Foundations: variance and total variance
Selected parts of preliminaries.ipynb to recall variance and the law of total variance as the statistical foundation for Sobol indices.
Sensitivity in practice (Part 1)
Guided exploration of sensitivity_introduction.ipynb: scatterplots, conditional behaviour, and qualitative intuition about input–output relationships.
First-order Sobol indices (Part 2)
Computation and interpretation of first-order Sobol indices within sensitivity_introduction.ipynb.
What is missing in first-order indices? (Part 3)

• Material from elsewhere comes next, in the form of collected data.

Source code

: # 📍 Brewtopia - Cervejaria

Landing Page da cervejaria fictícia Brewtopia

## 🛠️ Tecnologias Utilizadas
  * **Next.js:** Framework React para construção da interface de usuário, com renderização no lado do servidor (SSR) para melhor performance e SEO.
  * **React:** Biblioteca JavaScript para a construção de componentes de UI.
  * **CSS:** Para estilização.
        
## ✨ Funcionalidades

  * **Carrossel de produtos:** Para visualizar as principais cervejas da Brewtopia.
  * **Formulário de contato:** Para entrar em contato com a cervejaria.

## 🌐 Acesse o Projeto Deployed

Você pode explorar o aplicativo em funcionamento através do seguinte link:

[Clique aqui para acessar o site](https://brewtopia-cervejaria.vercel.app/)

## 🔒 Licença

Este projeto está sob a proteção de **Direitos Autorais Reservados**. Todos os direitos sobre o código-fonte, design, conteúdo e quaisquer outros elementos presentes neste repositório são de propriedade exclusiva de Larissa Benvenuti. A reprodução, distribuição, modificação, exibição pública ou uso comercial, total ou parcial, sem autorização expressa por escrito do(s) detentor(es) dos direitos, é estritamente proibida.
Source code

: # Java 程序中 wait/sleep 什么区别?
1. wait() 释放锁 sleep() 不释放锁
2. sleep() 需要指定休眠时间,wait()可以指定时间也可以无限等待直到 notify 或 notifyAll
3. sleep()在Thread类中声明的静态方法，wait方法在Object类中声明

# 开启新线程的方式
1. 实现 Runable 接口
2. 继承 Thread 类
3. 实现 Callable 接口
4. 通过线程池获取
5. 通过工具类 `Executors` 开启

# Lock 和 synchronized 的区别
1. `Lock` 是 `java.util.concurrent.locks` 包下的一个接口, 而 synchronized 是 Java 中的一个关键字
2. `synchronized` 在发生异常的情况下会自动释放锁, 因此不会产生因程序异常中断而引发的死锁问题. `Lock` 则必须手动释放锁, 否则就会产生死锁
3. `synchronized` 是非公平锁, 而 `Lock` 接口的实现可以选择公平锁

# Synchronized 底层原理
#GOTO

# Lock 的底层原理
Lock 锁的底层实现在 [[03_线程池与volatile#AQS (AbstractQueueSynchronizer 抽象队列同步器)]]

Introduction of total Sobol indices and interaction effects within sensitivity_introduction.ipynb.
Outcome of Day 1:
Participants understand what Sobol indices mean and why interactions matter.
Day 2 — Wednesday 4 February 2026
Time: 10:00–13:00
| Time | Block | What you do / material |
|---|---|---|
| 10:00–10:15 | Recap and framing of Day 2 | From “what Sobol indices mean” → “how we compute them” |
| 10:15–10:45 | Monte Carlo in practice | monte_carlo.ipynb |
| 10:45–11:10 | Higher-order effects and interactions | sensitivity_higher_order.ipynb |
| 11:10–11:25 | Coffee break | — |
| 11:25–11:55 | Polynomial Chaos (PCE) approach | introduction_gpc.ipynb |
| 11:55–12:25 | Application I: arterial wall models | wall_models.ipynb |
| 12:25–13:00 | Application II: g*-function + wrap-up | gstar_function.ipynb |
Day 2 — description of blocks
Recap and framing of Day 2
Short synthesis: Day 1 focused on meaning and intuition; Day 2 focuses on computation and applications.
Monte Carlo in practice
Demonstration of Sobol estimation via Monte Carlo, including sampling cost and convergence.
Higher-order effects and interactions
Exploration of interaction effects and interpretation of total vs. first-order indices.
Polynomial Chaos approach
Comparison of Monte Carlo and PCE: same quantities (variance and Sobol indices), but different efficiency and assumptions.
Application I — arterial wall models
Realistic case study showing which parameters dominate uncertainty in arterial wall predictions and why this matters for credibility.
Application II — g*-function + wrap-up
Benchmark nonlinear example illustrating nonlinearity and interactions, followed by key take-home messages and pointers to materials.
Practical information
The seminar combines guided demonstration with interactive exploration. Participants who wish to run code will be provided with ready-to-use notebooks and Colab links.
Interactive notebooks and slides will be shared after the seminar.
Familiarity with basic probability and numerical modelling is helpful, but no prior experience with sensitivity analysis is assumed.